I thought to myself again, maybe after switching back to LACP and trying this trick to enable a different set of ports would kick things off, unfortunately it did not.
So I'm at a loss here for what's happening. You would think there is an issue with the configuration being applied on the UniFi controller however simply switching from ROUNDROBIN over to LACP then back to ROUNDROBIN forces us to use the trick again to get packets passing.
-
Have you tried setting a MAC address on the interface page?
Seems I have to do this to make my WAN work on my MB8600 modem. I spun my wheels for a about an hour until I did so.
-
I have never personally seen a switch that did not work correctly with pfSense LACP.
That said, I have never used a Ubiquiti switch.
I have not seen any reports that it does not work properly.
Are you still messing around with the bridge here? Possible you created a layer 2 loop.
-
I've tried every troubleshooting step with the LAGG in a bridge and as a standalone interface with appropriate firewall rules to allow traffic and no combination will allow packets to pass using LACP.
Currently ROUNDROBIN is working fine and in bridge mode however I would prefer to get it setup using LACP.

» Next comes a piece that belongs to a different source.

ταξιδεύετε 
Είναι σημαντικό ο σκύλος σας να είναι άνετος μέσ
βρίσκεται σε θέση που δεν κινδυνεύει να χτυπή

It is a bit troubling that simply changing the LAGG Protocol to LACP then back to ROUNDROBIN breaks the system again requiring me to fuss around with the switch and set two random unused ports as aggregate before packets will start passing once more.
-
LAGG (LACP) - UniFi Switch (16XG):
ifconfig -v lagg0
Will your Unifi Switch work with while your pfsense box has a MAC address on that LAGG of 00:00:00:00:00:00?
Yours-
Mine-
-
Is there a way to force the Lag ID? I tried directly setting the MAC Address on lagg0 however lag id stayed all zeros.
-
Yeah, but that might be the switch.
-
On my picture that is the MAC address that I spoofed on my WAN page. My modem is the other end of the LAGG in my case.
I would assume that his case would be similar.. ??
-
@kklouzal said in LAGG (LACP) - UniFi Switch (16XG):
Is there a way to force the Lag ID? I tried directly setting the MAC Address on lagg0 however lag id stayed all zeros.

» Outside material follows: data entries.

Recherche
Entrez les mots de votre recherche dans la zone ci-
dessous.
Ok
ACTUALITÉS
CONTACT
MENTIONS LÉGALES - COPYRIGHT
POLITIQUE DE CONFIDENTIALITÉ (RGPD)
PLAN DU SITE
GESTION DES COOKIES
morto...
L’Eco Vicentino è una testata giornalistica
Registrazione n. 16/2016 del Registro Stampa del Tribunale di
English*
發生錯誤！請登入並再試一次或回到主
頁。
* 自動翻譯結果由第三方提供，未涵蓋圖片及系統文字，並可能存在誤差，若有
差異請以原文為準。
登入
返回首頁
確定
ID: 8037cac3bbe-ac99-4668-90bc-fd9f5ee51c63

Make sure the address you are trying does not exist anywhere else in your system..
The other issue I see is that both your ports appear to have the same MAC address.. Are you sure your ports are not in some kind of switch mode?
-
The only difference I can see between my output and yours from the image is that LAG ID is all 0's for mine and yours is set.
Both of your ports are using the same MAC Address too
lag id: -------------- 00-90-7f-88-b4-2e & 02-10-18-3a-41-f1
laggport: em0 - 00-90-7f-88-b4-2e & 02-10-18-3a-41-f1
laggport: em1 - 00-90-7f-88-b4-2e & 02-10-18-3a-41-f1For your setup, I would assume that 00-90-7f-88-b4-2e is the physical address of em0/em1 on PfSense and 02-10-18-3a-41-f1 is the physical address of your modem, each device on both ends have multiple ports on the same adapter so they are sharing a physical address.
Mine is doing the same thing except with the Chelsio card and my UniFi 16XG switchlag id: ------------------ 00-00-00-00-00-00 - 00-00-00-00-00-00
laggport: cxgbe0 - 98-be-94-12-d5-e0 - b4-fb-e4-50-50-16
laggport: cxgbe1 - 98-be-94-12-d5-e0 - b4-fb-e4-50-50-16lag id of all 0's is telling me the link is not setting itself up properly. Switching over to ROUNDROBIN allows packets to pass but only after doing that tricky/hacky thing of going over to the switch and setting two unused ports as aggregate, which will kick off the link and get packets moving, then unaggregating those ports.
I'm leaning more towards the side of something being wrong on the UniFi side of things here. I can't find mention of this problem anywhere else on the netgate forums or unifi forums so in all reality I probably have something misconfigured. There aren't many dials to turn and switches to flip without digging into the CLI on our switch. LACP should just work out of the box after aggregating two ports on the switch side.